A separate cell culture study showed that lutein delivered through the new formula protected retinal cells from the kind of stress and damage associated with vision loss.
The delivery system is built on RMIT-patented nanotechnology called cubosomes — microscopic carriers that protect fragile compounds and release them in a controlled way once inside the eye.
"Our cubosome carriers act like tiny shields, keeping the compound safe and releasing it in a controlled way once it's inside the eye," said Professor Charlotte Conn from RMIT's School of Science.
Team leader Associate Professor Tien Huynh noted that the platform is not limited to lutein and could potentially be adapted to carry a range of different compounds — giving it broader therapeutic applications beyond AMD.
The researchers were careful to frame the findings in context. The eyedrop would not replace injections at this stage, and the pre-clinical studies did not test whether the formulation improved actual disease outcomes, as the mice used did not have AMD or any other retinal condition.

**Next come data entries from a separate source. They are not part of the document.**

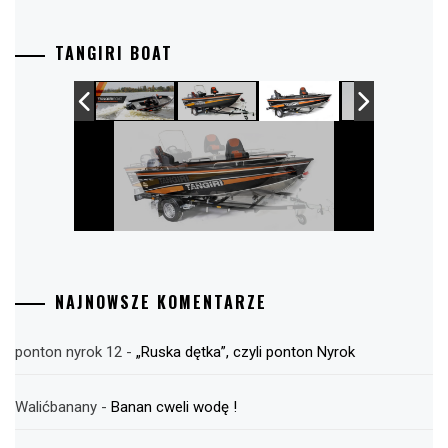
TANGIRI BOAT
NAJNOWSZE KOMENTARZE
ponton nyrok 12
-
„Ruska dętka”, czyli ponton Nyrok
Walićbanany
-
Banan cweli wodę !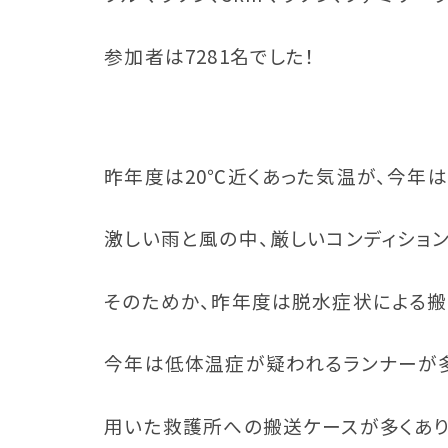
参加者は7281名でした！
昨年度は20℃近くあった気温が、今年は
激しい雨と風の中、厳しいコンディショ
そのためか、昨年度は脱水症状による搬
今年は低体温症が疑われるランナーが
用いた救護所への搬送ケースが多くあり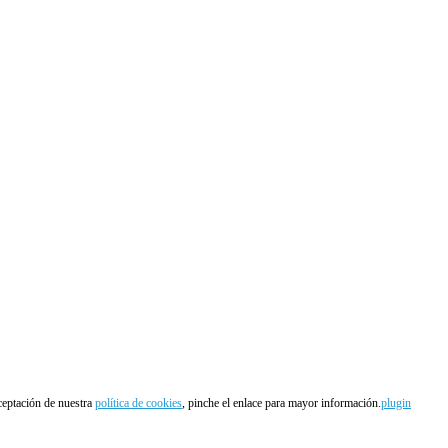
aceptación de nuestra
política de cookies
, pinche el enlace para mayor información.
plugin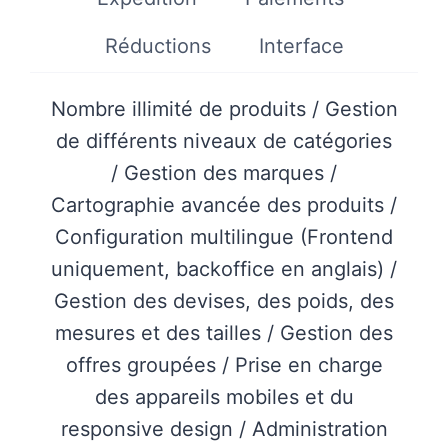
Réductions
Interface
Nombre illimité de produits / Gestion
de différents niveaux de catégories
/ Gestion des marques /
Cartographie avancée des produits /
Configuration multilingue (Frontend
uniquement, backoffice en anglais) /
Gestion des devises, des poids, des
mesures et des tailles / Gestion des
offres groupées / Prise en charge
des appareils mobiles et du
responsive design / Administration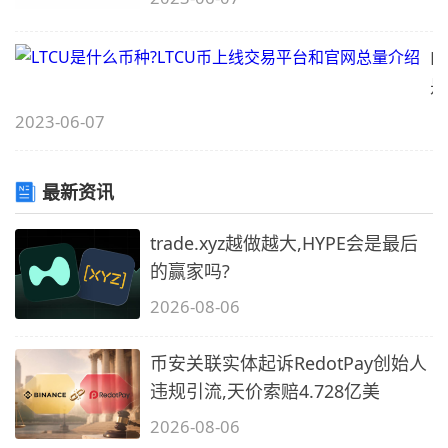
L
是
什
2023-06-07
么
币
最新资讯
种
L
trade.xyz越做越大,HYPE会是最后
币
的赢家吗?
上
2026-08-06
线
交
币安关联实体起诉RedotPay创始人
易
违规引流,天价索赔4.728亿美
平
台
2026-08-06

Dr Dao Nguyen, who co-led the research, said the goal is to offer patients a preventative option for early-stage AMD that is far more comfortable than regular injections.
"Frequent eye injections are uncomfortable and can be distressing for patients. If the formulation works, people could use the eyedrop as a preventative measure that could reduce the risk of developing late-stage diseases and the need for injections," said Nguyen, now at Deakin University's School of Medicine.
"It will take further research and clinical trials before it can reach people," she added.
Associate Professor Chi Luu, a clinician-scientist at CERA and the University of Melbourne, said the approach had real transformative potential if future trials confirm safety and effectiveness.
The research has been published in the peer-reviewed journal ACS Applied Materials & Interfaces.